• Trecho:
* * *
A matéria jurídica constante dos arts. 757 e seguintes do CC⁄02 não foi apreciada pelo Tribunal de origem, no acórdão recorrido, ainda que interpostos embargos de declaração e, a recorrente não alegou em suas razões de recurso especial violação ao art. 535 do CPC, o que impede a abertura do debate quanto ao tema.

— Da violação aos arts. 13, 88 do CDC; 70, inc. III, do CPC.

Sustenta a recorrente que “foram ignorados, na r. decisão combatida, todos os motivos e os princípios que determinaram a inclusão da norma restritiva à intervenção de terceiros no artigo 88 do Código de Defesa do Consumidor, sendo certo que, no presente caso, o indeferimento da denunciação é ainda mais despropositado quando se está em face de ação proposta diretamente contra o fornecedor, já devidamente identificado pelo consumidor, sendo que as hipóteses vedadas por lei dizem respeito exatamente à tentativa de o comerciante identificar e buscar o fornecedor para incluí-lo na lide, como forma de transferir para este a responsabilidade pelos fatos deduzidos pelo consumidor” (fl. 318).

Houve o devido prequestionamento da temática desenvolvida pela recorrente, que culmina na alegação de ofensa aos arts. 13, 88, do CDC; 70, inc. III, do CPC, o que permite o exame da controvérsia, observado o contexto fático conferido pelo Tribunal de origem, que, valendo-se de jurisprudência desta Corte, concluiu pelo afastamento do pedido de denunciação da lide, ante a aplicabilidade do CDC à hipótese em julgamento, independentemente da incidência de seu art. 13.

De singular relevância, porém, o reforço argumentativo utilizado no acórdão impugnado, no sentido de que “o caso em comento apresenta uma peculiaridade que torna ainda mais forçoso o indeferimento da denunciação da lide, qual seja, o fato de ser o agravante Gerson Alves da Costa pessoa idosa, contando inclusive com a prioridade na tramitação do processo, conforme lhe faculta a lei” (fl. 287).

A jurisprudência formada pela Quarta Turma do STJ, veda a denunciação da lide em processos nos quais se discuta uma relação de consumo, do que são exemplo os seguintes precedentes: REsp 782.919/SP, Rel. Min. Fernando Gonçalves, DJ de 1º/2/2006; REsp 660. 113/RJ, Rel. Min. Jorge Scartezzini, DJ de 6/12/2004.

Todavia, aprofundando-se na interpretação conjugada dos arts. 13 e 88 do CDC, conclui-se que a denunciação da lide é vedada especificamente na hipótese de responsabilização do comerciante pelos defeitos apresentados pelos produtos por ele comercializados. Vale dizer: sempre que não houver identificação do responsável pelos defeitos nos produtos adquiridos, ou seja ela difícil, autoriza-se que o consumidor simplesmente litigue contra o comerciante, que perante ele fica diretamente responsável. Assim posicionou-se a Terceira Turma do STJ, nos seguintes julgados: REsp 741.898/RS, de minha relatoria, DJ de 20/11/2006; REsp 464.466/MT, Rel. Min. Menezes Direito, DJ de 1º/9/2003.
* * *
• Enunciado:
Diga se cada afirmação concorda com o trecho, respondendo sim ou não e citando as palavras exatas que decidem: (a) a recorrente alegou violação ao art. 535 do CPC; (b) o agravante Gerson Alves da Costa é pessoa idosa; (c) a Quarta Turma do STJ permite a denunciação da lide em processos sobre relação de consumo. Baseie-se apenas no trecho.

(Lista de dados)
* * *
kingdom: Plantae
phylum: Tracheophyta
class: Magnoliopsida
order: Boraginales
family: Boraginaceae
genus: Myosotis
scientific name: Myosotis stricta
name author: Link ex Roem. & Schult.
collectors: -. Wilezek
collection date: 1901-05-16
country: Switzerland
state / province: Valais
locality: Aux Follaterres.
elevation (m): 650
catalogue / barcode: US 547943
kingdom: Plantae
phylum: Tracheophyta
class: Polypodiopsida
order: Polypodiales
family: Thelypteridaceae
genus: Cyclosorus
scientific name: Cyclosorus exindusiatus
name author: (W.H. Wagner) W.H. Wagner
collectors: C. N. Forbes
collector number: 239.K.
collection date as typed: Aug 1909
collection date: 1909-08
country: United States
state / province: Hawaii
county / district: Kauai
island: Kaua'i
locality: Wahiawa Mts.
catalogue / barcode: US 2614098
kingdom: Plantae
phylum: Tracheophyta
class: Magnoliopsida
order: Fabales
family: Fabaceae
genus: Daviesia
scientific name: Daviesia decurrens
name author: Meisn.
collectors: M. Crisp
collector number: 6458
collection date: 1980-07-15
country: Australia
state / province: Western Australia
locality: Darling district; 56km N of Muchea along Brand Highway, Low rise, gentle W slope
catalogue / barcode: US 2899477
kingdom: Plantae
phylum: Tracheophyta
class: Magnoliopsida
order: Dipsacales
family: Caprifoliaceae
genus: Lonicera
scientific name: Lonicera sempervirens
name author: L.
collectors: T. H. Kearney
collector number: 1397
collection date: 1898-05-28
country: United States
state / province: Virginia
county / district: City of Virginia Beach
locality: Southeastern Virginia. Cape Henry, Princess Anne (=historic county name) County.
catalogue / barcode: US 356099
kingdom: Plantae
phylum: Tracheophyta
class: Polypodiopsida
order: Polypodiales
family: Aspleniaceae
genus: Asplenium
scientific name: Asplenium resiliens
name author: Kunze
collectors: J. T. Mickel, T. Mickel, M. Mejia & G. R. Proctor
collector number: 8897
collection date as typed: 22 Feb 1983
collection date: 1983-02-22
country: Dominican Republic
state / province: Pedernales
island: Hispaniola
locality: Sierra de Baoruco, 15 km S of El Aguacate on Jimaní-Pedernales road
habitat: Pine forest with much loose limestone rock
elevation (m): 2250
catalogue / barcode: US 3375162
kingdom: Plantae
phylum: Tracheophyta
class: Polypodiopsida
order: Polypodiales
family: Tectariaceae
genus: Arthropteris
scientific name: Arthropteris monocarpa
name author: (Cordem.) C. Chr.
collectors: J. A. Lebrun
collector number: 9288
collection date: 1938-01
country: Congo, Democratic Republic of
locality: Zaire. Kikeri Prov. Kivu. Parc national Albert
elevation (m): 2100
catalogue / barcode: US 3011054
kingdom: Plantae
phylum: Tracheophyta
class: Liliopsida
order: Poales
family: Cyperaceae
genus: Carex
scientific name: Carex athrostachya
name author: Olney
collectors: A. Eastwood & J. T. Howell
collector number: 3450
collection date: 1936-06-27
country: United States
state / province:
* * *
• Resposta:
(a) Não: "a recorrente não alegou em suas razões de recurso especial violação ao art. 535 do CPC".
(b) Sim: "o fato de ser o agravante Gerson Alves da Costa pessoa idosa".
(c) Não: "veda a denunciação da lide em processos nos quais se discuta uma relação de consumo".